*** Opening of PASSAGE SHOWN ***

Once retirement assets begin to build, many dentists have questions on the most effective strategies for investing. So, it’s important to understand a key distinction in equity investing, growth and value. Understanding these styles of equity investment will enable you to determine the impact they may have on your investment objectives. These equity investment choices should be considered along with assessing your risk tolerance, investment objectives and your retirement horizon.
Growth and value are two fundamental approaches in stock and mutual fund investing. Many growth stock mutual fund managers look for stocks of companies that they believe offer strong earnings growth potential, while value fund managers look for stocks that appear undervalued by the marketplace. Some fund managers combine the two approaches.
How to identify growth and value stocks
Although earnings of some companies may be depressed during periods of slower economic growth, growth companies generally seek to achieve high earnings growth regardless of economic conditions. “Emerging” growth companies are those that may have the potential to achieve high earnings growth but have not yet established a history of strong earnings growth.
Value stocks are those that generally have fallen out of favor in the marketplace and are considered bargain priced compared with book value, replacement value or liquidation value. Typically, value stocks are priced much lower than stocks of similar companies in the same industry. This lower price may reflect investor reaction to recent company problems, such as disappointing earnings, negative publicity or legal problems, all of which may raise doubts about the company’s long-term prospects. The value group may also include stocks of new companies that have not been recognized by investors.
The primary measures used to define growth and value stocks are the price-to-earnings ratio (the price of a stock divided by the current year’s earnings per share) and the price-to-book ratio (share price divided by book value per share). Growth stocks usually have high price-to-earnings and price-to-book ratios, which means that these stocks are relatively high-priced in compared with a company’s net asset values. In contrast, value stocks have relatively low price-to-earnings and price-to-book ratios.
Features of growth and value stocks
- Higher priced than broader market
- High earnings growth records*
- Less sensitive to economic conditions than broader market
- Lower priced than broader market
- Lower priced below than similar companies in industry
- Higher risk than broader market
*Past performance is not indicative of future results.
Growth and value: Complementary investment styles
Following a specific investment style, such as growth or value, provides investment managers with guidelines for choosing stocks. Growth fund managers look for high-quality, successful companies that have posted strong performances and are expected to continue to do well, although there are no guarantees. Of course, there is no assurance that this forecast will be attained. Investors are willing to pay high price-to-earnings multiples for these stocks in expectation of selling them at even higher prices as the companies continue to grow. The risk in buying a given growth stock is that its lofty price could fall sharply on any negative news about the company, particularly if earnings disappoint Wall Street.
On the other side, value fund managers look for companies that have fallen out of favor but still have good fundamentals. They buy these stocks at prices below the stocks’ average historic levels or below the current levels in their industry groups. Many value investors believe that stocks become value stocks when investors overreact to negative events. The idea behind value investing is that stocks of good companies may bounce back in time when the true value is recognized by other investors. But this recognition of value may take time to emerge and, in some cases, may never materialize.

*** Close of PASSAGE SHOWN ***
*** Opening of LISTED RECORDS ***

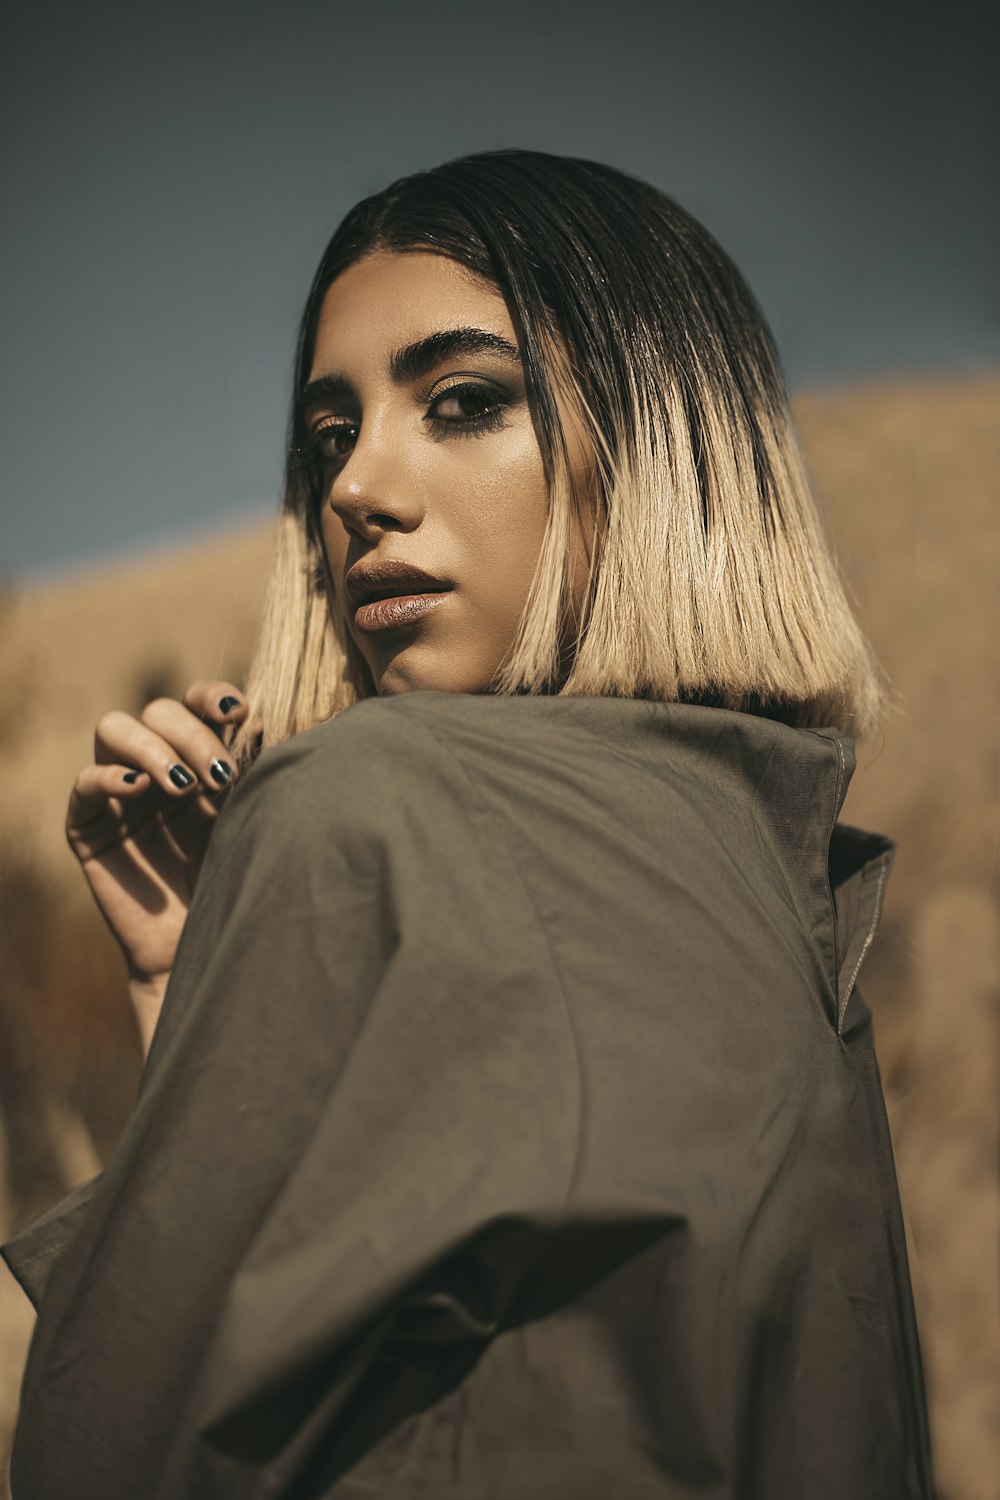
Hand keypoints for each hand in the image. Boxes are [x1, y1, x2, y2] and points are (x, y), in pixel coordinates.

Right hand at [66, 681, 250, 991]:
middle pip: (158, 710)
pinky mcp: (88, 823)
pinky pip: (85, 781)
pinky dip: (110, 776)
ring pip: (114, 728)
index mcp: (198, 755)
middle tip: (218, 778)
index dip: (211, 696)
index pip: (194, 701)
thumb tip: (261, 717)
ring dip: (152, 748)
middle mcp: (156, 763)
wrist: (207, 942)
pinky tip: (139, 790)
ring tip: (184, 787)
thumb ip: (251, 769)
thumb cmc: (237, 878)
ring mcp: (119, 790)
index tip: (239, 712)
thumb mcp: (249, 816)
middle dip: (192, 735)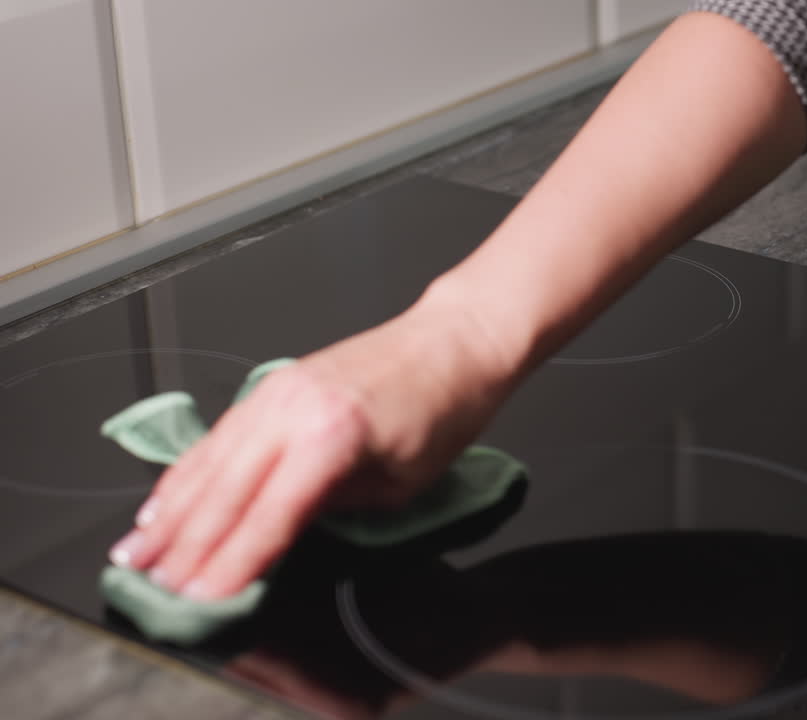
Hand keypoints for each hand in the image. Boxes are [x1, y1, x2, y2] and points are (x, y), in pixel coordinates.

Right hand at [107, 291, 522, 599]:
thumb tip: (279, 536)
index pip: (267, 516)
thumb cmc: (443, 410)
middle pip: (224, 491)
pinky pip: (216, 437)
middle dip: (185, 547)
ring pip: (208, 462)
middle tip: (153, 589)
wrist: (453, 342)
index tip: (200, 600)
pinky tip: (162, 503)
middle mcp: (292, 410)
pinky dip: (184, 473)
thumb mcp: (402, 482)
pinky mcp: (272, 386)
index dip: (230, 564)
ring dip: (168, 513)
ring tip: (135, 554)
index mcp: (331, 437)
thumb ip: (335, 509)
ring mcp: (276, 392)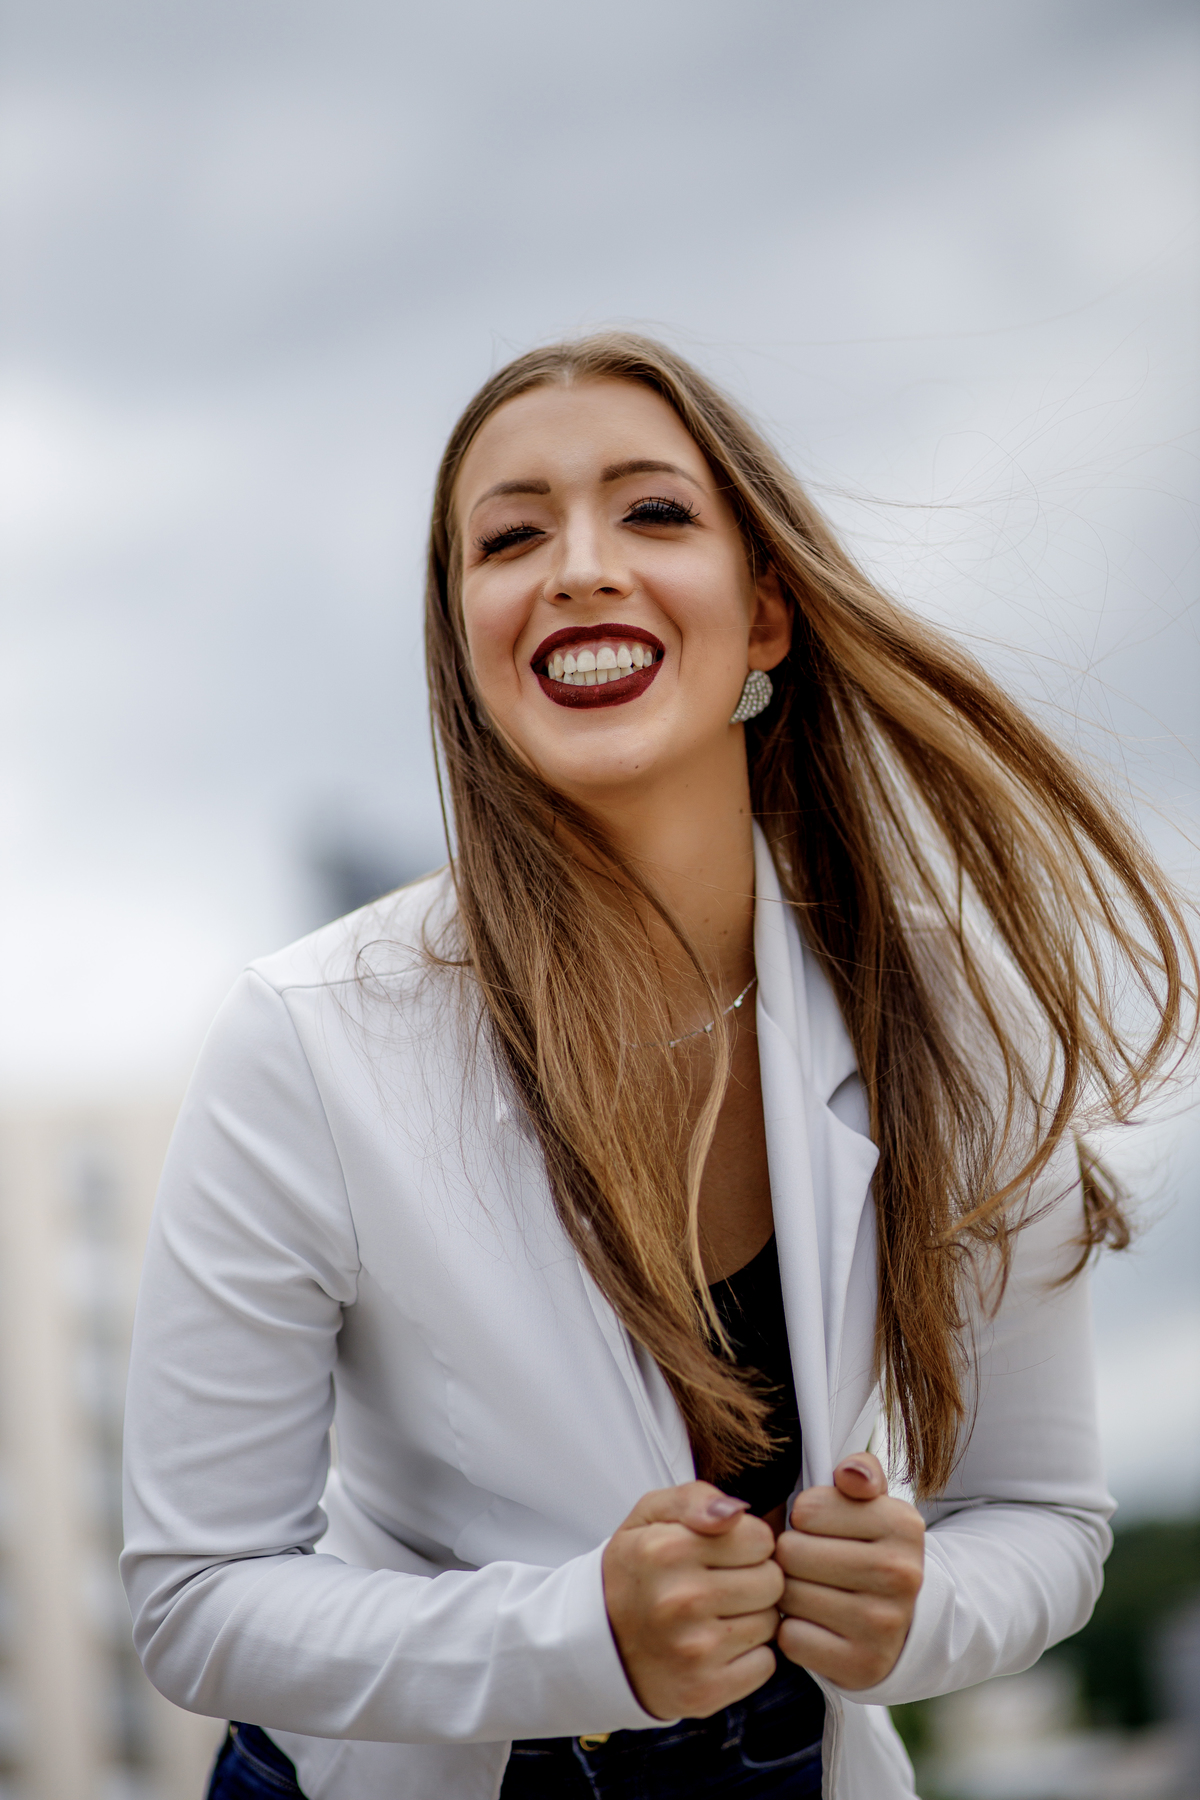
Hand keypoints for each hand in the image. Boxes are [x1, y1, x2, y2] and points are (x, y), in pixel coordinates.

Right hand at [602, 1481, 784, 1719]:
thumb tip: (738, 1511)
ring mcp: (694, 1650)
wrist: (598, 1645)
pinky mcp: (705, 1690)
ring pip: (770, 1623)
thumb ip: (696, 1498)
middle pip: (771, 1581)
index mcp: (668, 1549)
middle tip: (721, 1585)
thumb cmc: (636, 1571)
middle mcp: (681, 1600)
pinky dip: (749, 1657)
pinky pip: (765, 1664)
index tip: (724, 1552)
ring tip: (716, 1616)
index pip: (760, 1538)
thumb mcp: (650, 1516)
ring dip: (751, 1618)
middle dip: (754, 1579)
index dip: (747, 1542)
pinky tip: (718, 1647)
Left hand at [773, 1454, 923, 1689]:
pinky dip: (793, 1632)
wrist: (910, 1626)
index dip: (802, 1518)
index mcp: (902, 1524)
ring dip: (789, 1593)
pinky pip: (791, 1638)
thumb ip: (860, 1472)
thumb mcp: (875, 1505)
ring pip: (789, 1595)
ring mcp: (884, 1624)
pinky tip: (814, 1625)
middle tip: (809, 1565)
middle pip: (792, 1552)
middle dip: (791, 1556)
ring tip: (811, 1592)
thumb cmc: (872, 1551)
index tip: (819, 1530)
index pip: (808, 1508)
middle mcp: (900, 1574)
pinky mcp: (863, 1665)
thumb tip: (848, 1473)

*** Close of LISTED RECORDS ***
*** Opening of LISTED RECORDS ***

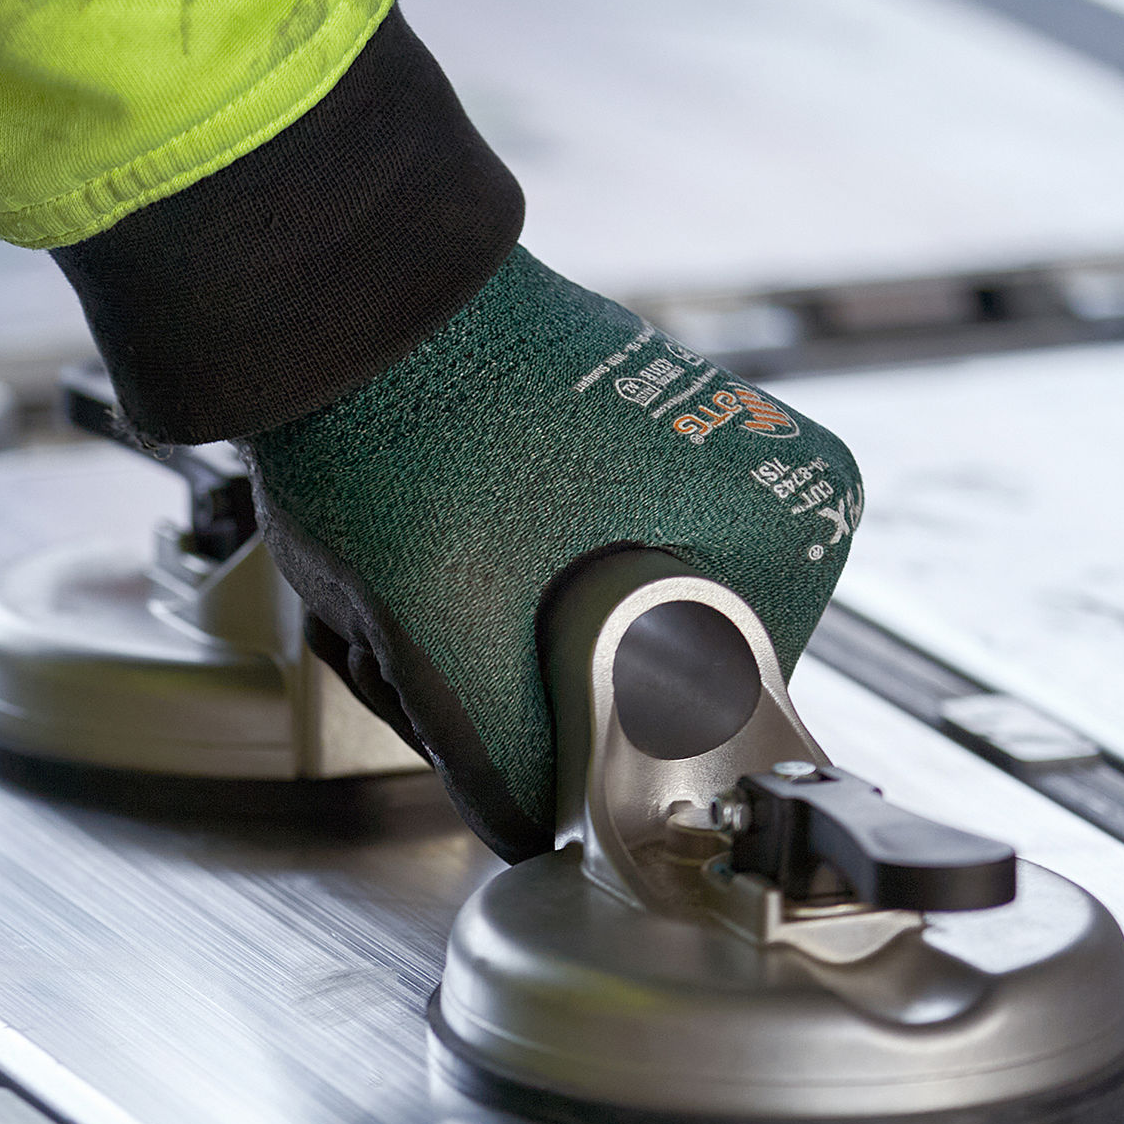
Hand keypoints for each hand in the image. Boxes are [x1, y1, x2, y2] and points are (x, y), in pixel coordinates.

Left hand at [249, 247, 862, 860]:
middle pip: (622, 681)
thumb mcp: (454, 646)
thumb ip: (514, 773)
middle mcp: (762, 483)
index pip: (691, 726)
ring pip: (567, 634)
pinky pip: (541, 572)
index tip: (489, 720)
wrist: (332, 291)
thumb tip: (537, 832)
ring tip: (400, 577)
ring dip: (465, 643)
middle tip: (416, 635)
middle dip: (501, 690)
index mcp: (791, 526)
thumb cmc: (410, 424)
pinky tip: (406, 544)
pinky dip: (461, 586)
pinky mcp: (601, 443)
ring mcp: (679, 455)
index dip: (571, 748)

*** Close of LISTED RECORDS ***
*** Opening of LISTED RECORDS ***

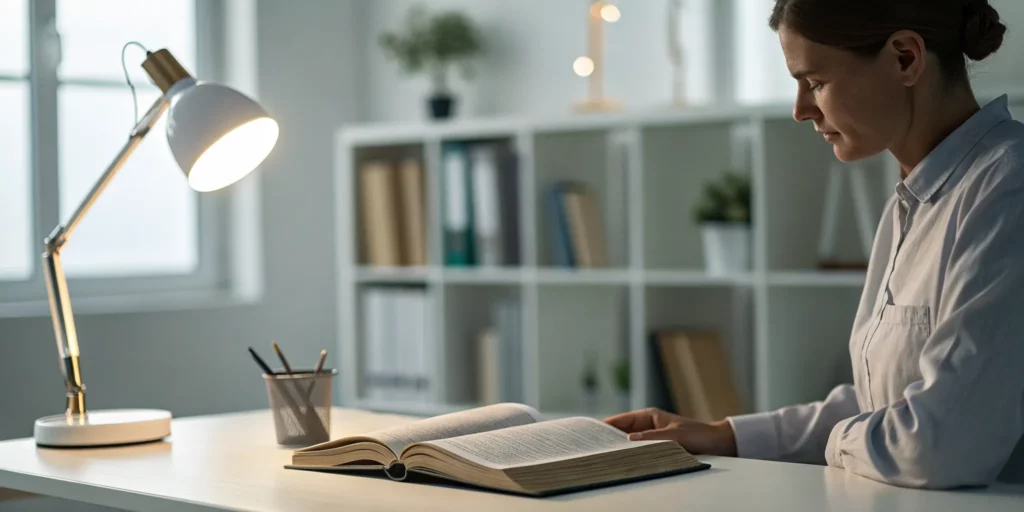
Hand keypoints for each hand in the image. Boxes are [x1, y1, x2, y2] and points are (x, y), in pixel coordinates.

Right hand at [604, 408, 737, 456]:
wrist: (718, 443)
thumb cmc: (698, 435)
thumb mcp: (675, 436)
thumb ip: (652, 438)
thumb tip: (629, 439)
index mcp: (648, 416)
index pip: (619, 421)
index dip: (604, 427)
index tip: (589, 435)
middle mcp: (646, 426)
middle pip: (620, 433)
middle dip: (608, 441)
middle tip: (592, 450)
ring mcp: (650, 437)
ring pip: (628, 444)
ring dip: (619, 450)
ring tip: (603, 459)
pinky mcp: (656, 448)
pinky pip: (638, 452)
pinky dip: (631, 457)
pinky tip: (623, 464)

*** Close of LISTED RECORDS ***

Please explain, in one to three sentences, why investors are willing to pay high price-to-earnings multiples for growth stocks, according to the article on growth and value stocks. The data come from a separate source.

Investors pay high price-to-earnings multiples for growth stocks because they expect to sell them at even higher prices as the companies continue to grow.